Philippe le Guillou est né au Faou, dans la maison de ses grands-parents maternels située au lieu-dit Kerrod, ce qui veut dire "maison de la mer"[1] (Les Marées du Faou, en 2002, sont consacrées à ce village et en célèbrent "la ferveur des commencements", à laquelle le reste de l'œuvre fait régulièrement écho). Après avoir passé son enfance dans les Côtes d'Armor jusqu'en 1968, il grandit à Morlaix. C'est cette ville qui sert de modèle à la cité où déambule le héros de son premier roman, L'Inventaire du vitrail (1983).

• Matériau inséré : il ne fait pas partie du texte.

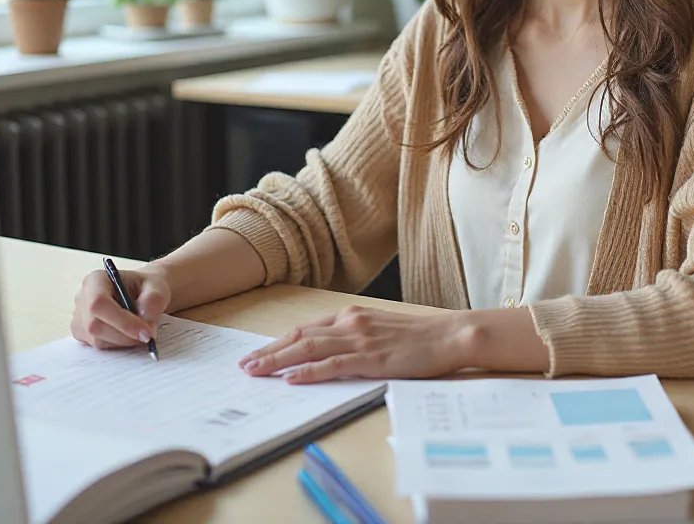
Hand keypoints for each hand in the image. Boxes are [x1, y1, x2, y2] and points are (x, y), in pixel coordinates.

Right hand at [70, 265, 170, 350]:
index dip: (122, 321)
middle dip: (124, 335)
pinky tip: (130, 334)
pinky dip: (118, 345)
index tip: (145, 333)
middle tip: (148, 336)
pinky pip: (98, 346)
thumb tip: (146, 326)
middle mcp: (82, 298)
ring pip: (97, 340)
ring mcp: (79, 317)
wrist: (143, 292)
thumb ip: (153, 303)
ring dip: (123, 341)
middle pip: (95, 326)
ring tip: (142, 332)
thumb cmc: (147, 286)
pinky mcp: (82, 333)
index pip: (99, 304)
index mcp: (96, 280)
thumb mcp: (157, 287)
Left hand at [238, 305, 476, 383]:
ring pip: (310, 349)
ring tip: (256, 372)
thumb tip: (328, 352)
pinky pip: (334, 364)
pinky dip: (310, 371)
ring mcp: (361, 340)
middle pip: (301, 337)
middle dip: (270, 352)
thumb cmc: (418, 337)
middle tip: (245, 366)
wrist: (448, 335)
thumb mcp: (380, 329)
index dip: (279, 342)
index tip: (258, 353)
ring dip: (279, 361)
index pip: (306, 329)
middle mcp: (351, 323)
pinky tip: (292, 377)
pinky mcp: (372, 358)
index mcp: (353, 315)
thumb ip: (354, 336)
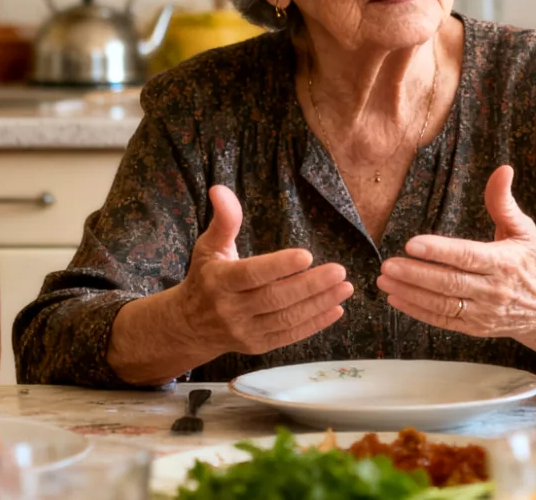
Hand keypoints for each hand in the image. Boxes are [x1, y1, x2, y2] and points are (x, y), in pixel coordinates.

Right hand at [174, 185, 351, 355]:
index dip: (278, 266)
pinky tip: (336, 309)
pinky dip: (314, 324)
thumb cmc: (205, 277)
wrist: (190, 325)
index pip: (251, 274)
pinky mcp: (257, 346)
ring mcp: (244, 331)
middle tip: (339, 271)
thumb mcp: (209, 246)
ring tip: (345, 288)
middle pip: (275, 298)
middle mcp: (230, 309)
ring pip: (286, 319)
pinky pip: (289, 336)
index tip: (306, 255)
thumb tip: (220, 189)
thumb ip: (224, 220)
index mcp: (219, 281)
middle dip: (310, 285)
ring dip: (319, 304)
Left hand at [377, 165, 535, 351]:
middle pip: (450, 282)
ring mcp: (484, 312)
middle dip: (416, 274)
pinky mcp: (475, 328)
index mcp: (504, 262)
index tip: (412, 244)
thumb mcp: (523, 230)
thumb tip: (503, 169)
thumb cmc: (531, 264)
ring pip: (442, 304)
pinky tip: (396, 298)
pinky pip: (443, 321)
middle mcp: (493, 290)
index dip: (439, 251)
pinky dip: (418, 311)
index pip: (467, 256)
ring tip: (385, 280)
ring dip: (411, 293)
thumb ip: (504, 202)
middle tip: (388, 265)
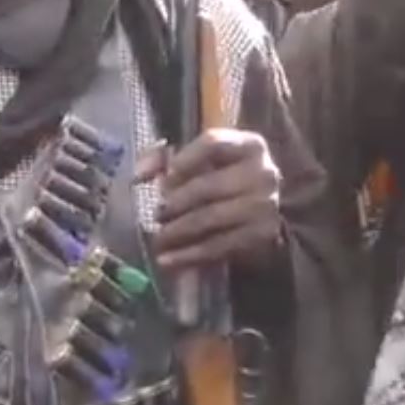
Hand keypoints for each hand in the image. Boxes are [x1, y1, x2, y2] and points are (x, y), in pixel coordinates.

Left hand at [148, 129, 282, 268]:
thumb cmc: (224, 176)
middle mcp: (263, 173)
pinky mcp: (261, 235)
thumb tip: (139, 174)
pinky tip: (168, 260)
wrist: (263, 207)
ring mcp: (264, 206)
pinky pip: (219, 246)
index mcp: (248, 146)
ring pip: (211, 218)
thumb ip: (165, 158)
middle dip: (175, 203)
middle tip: (156, 214)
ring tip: (159, 238)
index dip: (185, 159)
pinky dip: (189, 254)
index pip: (213, 144)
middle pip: (208, 186)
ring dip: (178, 231)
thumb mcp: (202, 158)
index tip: (164, 176)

Il obtient le baccalauréat en 1977 et entre en classes préparatoires au lycée Chateaubriand de Rennes. Les épisodes les plus forts de son adolescence sont la matière du Passage de l'Aulne (1993), roman de formation autobiographique où est évoquée, notamment, la venue à l'écriture[2].
Son mémoire de maîtrise porte, en 1980-1, sur La Voie royale, roman dont Philippe Le Guillou reparlera dans L'Inventeur de royaumes (1996), publié à l'occasion de la translation au Panthéon des cendres d'André Malraux. Professeur de lettres, il enseigne jusqu'en 1995 à Brest puis à Rennes avant d'être nommé, au printemps de la même année, inspecteur pédagogique régional et affecté à l'académie de Versailles. Il s'installe alors à Paris, qui occupera désormais une place importante dans ses romans. Il publie d'ailleurs en 2001 un essai en forme de promenade consacré à ses lieux parisiens, Paris. Une porte derrière la Bretagne.
Devenu en 2002 inspecteur général, il partage son temps entre ses fonctions de Doyen du groupe des Lettres et son séminaire à Sciences Po, qui porte notamment sur le roman moderne et contemporain.
Il préside avec Claudine Glot l’association Centre de l’Imaginaire Arthurien basée au château de Comper-en-Brocéliande.